Freedom From Harm - Gambling as a Public Health Issue

MW
20 Sep 2025
Photo of a modern slot machine

It’s marketed as harmless fun - a quick spin, a flutter, a chance to win big. As the MP for a town with a racecourse, I’m no stranger to gambling. As a liberal I view this as both a freedom-to and a freedom-from issue.

Because for too many people, gambling leads not to a jackpot, but to debt, broken relationships, and even tragedy.

Across the UK, millions are affected by gambling harms each year. It’s estimated that one-person-a-day dies by gambling-related suicide. Children are growing up in households where gambling problems overshadow family life. And the rise of online slot machines available 24/7 on phones means that gambling is easier, faster, and riskier than ever before.

The gambling industry knows this. It profits from it. And for years, the absence of firm regulation has let them get away with it. Public safety has been put behind profits, with few wider economic benefits from the rise of online gambling.

In 2023, politicians from all parties agreed we needed a public health approach to gambling, and now the Labour Government must not quietly step back from that consensus.

As liberals, we believe adults should be free to gamble if they choose. But freedom also means freedom from harm.

Today, Liberal Democrat members have passed new policy to put public health at the heart of gambling regulation:

  • Creating a statutory, independent Gambling Ombudsman with real power.
     
  • Curbing the impact of gambling advertising, marketing, and sponsorship.
     
  • Enforcing affordability checks so no one can gamble beyond their means.
     
  • Giving local councils the same powers over regulating gambling venues as they have over pubs.
     
  • Regulating online ‘loot boxes’ as gambling.
     
  • Making online gambling companies pay their fair share by increasing remote gaming duty from 21% to 42%.

The scale of the problem is clear: 1 in 40 people experience problem gambling, including 1 in 66 11–17-year-olds; and more than three million adults are harmed by someone else’s gambling.
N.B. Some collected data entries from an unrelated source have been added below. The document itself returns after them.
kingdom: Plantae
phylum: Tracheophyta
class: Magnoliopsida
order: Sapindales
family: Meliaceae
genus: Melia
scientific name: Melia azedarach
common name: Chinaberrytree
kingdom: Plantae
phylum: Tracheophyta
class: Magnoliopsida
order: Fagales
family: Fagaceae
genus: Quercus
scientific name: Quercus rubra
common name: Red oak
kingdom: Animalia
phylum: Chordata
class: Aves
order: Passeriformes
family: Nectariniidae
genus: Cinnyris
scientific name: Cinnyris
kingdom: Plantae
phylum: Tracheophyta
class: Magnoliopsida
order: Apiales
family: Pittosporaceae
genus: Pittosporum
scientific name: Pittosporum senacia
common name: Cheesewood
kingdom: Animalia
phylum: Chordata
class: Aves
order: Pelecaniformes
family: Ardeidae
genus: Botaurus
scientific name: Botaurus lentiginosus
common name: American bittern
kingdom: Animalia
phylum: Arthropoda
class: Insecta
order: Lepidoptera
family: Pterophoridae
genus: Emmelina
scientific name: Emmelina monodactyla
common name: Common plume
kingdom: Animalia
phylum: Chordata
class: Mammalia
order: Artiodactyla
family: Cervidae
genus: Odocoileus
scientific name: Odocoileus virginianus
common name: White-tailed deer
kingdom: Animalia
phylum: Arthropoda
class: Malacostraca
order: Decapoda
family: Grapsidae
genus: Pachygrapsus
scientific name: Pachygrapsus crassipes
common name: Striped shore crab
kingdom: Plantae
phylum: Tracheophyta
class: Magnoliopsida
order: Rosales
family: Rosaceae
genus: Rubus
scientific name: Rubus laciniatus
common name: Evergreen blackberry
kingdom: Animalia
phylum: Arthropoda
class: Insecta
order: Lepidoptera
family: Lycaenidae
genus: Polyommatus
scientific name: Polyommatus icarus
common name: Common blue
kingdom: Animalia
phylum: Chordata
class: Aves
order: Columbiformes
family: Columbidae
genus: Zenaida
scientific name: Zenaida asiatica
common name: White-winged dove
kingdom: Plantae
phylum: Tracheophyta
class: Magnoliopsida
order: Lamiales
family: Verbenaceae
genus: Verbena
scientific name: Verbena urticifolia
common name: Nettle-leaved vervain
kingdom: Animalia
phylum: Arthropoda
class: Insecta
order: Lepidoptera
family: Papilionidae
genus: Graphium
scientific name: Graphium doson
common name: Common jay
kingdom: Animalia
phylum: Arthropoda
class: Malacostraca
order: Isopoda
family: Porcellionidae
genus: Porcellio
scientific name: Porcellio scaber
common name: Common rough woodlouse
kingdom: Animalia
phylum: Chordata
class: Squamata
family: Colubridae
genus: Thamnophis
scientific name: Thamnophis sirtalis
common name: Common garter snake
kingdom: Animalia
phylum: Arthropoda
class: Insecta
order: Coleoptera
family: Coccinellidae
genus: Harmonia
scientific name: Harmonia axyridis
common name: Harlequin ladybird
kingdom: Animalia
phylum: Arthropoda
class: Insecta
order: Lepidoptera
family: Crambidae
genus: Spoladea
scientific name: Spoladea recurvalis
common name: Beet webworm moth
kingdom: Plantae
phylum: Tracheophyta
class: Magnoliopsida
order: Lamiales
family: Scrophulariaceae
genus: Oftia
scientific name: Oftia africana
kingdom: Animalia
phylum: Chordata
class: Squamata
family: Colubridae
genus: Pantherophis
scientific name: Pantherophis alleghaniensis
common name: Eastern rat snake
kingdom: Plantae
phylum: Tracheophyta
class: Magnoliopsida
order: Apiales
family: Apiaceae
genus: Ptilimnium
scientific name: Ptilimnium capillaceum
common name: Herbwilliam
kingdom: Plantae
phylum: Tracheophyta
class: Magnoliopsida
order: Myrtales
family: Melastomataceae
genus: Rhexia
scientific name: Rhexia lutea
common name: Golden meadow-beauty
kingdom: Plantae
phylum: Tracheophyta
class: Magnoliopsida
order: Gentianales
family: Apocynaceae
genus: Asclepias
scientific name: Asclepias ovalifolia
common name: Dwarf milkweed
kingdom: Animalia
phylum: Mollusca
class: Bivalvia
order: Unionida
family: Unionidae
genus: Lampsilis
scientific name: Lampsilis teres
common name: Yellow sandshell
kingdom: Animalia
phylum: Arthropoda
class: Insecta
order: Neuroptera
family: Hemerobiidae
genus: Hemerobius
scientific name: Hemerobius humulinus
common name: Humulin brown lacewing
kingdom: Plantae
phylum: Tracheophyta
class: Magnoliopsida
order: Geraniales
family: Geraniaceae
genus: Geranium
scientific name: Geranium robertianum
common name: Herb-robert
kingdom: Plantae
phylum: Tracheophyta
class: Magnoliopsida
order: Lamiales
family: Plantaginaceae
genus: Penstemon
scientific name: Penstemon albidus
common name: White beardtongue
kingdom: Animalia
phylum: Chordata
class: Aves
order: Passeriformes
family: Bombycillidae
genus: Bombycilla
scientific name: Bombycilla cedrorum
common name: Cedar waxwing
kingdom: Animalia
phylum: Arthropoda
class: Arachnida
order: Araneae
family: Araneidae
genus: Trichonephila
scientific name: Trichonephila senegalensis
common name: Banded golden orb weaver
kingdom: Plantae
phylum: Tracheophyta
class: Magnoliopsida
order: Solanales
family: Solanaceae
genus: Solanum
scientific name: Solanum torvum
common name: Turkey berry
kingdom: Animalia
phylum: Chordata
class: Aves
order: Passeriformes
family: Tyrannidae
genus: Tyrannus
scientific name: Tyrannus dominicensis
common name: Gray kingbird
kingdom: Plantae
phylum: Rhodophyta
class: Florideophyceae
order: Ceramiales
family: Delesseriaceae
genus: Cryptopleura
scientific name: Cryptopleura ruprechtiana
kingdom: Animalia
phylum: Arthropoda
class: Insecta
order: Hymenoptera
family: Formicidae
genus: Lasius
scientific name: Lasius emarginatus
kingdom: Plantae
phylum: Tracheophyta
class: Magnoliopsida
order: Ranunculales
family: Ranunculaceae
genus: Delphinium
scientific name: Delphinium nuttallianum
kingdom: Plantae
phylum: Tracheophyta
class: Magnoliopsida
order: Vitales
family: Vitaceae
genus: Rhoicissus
The cost to society is as high as £1.77 billion a year - and the human cost is far greater.

These reforms would not only save lives, they’d raise hundreds of millions of pounds to help fund NHS treatment for gambling addiction and prevent future harm.

The gambling industry has had a free pass for too long. Liberal Democrats will hold them to account and put people before profits, so that gambling in the UK can be safe, fair, and free from harm.